- **Exercise**:
Once you reach the line containing "bare shrub ([1111,536,1147,573]) | 10.99" in the data below, restate each line word for word up to and including the one containing "the dry bush".

Spatial grounding data
*** Begin section ***

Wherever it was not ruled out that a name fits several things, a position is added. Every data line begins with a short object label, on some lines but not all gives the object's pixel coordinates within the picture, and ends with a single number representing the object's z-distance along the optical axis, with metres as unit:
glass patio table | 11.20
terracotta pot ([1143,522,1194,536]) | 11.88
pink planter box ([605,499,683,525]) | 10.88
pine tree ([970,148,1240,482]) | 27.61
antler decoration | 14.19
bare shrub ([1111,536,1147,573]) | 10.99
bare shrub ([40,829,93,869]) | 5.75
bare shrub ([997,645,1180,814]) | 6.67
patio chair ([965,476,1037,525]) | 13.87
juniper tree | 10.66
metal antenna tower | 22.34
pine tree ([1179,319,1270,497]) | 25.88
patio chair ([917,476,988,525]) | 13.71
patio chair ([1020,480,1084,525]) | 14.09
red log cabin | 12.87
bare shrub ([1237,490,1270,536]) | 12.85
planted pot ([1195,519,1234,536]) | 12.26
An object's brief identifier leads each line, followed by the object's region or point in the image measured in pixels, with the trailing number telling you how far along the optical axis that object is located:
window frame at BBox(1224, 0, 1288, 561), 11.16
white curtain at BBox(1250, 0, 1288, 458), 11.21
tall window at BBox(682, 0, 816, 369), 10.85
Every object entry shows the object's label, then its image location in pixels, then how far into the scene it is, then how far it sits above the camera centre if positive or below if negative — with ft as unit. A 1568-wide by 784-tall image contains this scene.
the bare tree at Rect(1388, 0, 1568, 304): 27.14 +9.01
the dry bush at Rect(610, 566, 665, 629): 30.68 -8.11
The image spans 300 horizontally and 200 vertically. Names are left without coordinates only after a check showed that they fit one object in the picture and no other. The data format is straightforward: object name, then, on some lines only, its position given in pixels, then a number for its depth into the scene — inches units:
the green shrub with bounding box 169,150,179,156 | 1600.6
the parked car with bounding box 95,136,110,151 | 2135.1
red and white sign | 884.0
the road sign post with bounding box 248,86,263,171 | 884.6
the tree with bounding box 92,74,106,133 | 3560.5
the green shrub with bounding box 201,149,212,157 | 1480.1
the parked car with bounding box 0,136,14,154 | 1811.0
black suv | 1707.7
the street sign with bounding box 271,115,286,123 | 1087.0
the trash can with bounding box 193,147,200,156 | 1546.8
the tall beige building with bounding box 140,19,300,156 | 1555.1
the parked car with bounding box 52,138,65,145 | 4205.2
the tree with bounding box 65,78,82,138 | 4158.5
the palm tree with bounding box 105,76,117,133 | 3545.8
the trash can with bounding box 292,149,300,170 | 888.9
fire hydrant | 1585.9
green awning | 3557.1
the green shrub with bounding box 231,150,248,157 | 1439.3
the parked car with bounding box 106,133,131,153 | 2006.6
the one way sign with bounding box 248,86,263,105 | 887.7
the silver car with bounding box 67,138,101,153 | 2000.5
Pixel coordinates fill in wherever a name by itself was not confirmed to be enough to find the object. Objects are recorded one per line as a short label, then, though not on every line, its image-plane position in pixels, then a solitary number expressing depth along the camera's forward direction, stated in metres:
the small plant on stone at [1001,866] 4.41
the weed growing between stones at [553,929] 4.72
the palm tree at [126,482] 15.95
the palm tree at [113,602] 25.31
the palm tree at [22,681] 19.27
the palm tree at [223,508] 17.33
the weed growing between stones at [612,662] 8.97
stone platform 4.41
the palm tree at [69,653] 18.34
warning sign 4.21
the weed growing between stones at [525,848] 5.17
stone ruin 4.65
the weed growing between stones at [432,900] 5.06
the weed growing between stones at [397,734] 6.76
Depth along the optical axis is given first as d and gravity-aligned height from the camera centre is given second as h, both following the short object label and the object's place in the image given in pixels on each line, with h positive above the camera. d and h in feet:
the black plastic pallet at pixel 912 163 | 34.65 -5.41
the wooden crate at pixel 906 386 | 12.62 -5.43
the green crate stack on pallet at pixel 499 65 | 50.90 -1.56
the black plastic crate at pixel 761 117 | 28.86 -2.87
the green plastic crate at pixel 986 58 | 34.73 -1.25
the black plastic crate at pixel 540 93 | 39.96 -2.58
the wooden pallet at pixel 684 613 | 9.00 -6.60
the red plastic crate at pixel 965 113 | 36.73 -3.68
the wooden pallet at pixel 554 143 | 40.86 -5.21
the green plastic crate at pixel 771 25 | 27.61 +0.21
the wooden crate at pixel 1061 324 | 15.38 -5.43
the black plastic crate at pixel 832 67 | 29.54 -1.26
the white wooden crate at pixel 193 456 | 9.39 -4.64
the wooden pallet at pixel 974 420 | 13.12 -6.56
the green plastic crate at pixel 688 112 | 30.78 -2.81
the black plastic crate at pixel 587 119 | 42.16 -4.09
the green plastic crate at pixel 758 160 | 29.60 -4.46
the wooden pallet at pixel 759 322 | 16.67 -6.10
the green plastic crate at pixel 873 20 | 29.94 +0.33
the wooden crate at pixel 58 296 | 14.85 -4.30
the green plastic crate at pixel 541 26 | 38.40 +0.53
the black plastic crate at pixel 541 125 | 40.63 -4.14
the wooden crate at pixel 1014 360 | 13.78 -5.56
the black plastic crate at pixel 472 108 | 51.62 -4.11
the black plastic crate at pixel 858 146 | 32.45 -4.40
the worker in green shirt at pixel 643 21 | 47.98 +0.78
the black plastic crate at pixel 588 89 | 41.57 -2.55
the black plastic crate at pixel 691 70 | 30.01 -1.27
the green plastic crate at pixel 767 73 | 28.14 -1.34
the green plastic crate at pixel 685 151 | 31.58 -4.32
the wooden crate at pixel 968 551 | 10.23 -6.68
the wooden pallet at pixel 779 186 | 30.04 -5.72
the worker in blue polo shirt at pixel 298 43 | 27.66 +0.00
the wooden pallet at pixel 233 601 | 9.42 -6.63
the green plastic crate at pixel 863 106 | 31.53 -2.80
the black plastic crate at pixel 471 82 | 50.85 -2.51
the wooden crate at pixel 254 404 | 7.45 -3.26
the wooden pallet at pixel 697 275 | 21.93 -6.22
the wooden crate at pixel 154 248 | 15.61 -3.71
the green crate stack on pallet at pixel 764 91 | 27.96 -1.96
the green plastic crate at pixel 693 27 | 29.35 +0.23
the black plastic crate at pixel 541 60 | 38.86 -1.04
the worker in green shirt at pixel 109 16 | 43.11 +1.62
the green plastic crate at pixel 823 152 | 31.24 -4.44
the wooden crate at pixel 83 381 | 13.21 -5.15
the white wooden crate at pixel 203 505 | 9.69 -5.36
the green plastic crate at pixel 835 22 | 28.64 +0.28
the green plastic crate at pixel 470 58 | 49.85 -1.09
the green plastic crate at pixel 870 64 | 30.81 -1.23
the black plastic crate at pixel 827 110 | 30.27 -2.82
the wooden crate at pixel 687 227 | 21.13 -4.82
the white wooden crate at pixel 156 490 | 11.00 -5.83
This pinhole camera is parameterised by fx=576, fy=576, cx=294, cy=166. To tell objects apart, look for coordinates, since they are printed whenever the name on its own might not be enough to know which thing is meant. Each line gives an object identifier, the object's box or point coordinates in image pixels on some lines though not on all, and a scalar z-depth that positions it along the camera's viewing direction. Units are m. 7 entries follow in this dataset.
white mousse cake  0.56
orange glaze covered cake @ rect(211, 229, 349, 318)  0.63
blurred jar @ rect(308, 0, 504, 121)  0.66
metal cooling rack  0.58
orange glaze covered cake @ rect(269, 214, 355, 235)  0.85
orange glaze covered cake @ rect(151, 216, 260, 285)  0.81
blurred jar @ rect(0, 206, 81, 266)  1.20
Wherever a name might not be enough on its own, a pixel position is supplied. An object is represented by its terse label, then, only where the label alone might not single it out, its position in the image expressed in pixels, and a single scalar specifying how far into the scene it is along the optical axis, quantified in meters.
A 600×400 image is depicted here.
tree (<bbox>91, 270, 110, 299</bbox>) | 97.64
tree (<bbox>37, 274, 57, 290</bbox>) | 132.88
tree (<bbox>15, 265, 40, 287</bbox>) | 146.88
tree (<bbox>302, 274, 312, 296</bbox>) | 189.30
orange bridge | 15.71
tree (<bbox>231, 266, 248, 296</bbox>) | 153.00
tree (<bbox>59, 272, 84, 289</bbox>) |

*** End section ***

- **Reply to the task**:
bare shrub ([1111,536,1147,573]) | 10.99
bare shrub ([40,829,93,869]) | 5.75
bare shrub ([997,645,1180,814]) | 6.67
patio chair ([965,476,1037,525]) | 13.87
juniper tree | 10.66
metal antenna tower | 22.34
pine tree ([1179,319,1270,497]) | 25.88
patio chair ([917,476,988,525]) | 13.71
patio chair ([1020,480,1084,525]) | 14.09
red log cabin | 12.87
bare shrub ([1237,490,1270,536]) | 12.85
planted pot ([1195,519,1234,536]) | 12.26
An object's brief identifier leads each line, followed by the object's region or point in the image measured in pixels, with the trailing number telling you how far along the optical axis that object is located:
window frame at BBox(1224, 0, 1288, 561), 11.16
white curtain at BBox(1250, 0, 1288, 458), 11.21
tall window at BBox(682, 0, 816, 369), 10.85
Every object entry shows the object's label, then its image location in pixels, then how far into the scene it is, then how far it sits above the camera centre if positive or below if negative — with ft as unit. A 1568-wide by 784-tall image contains this scene.
the bare tree at Rect(1388, 0, 1568, 304): 27.14 +9.01
the dry bush at Rect(610, 566, 665, 629): 30.68 -8.11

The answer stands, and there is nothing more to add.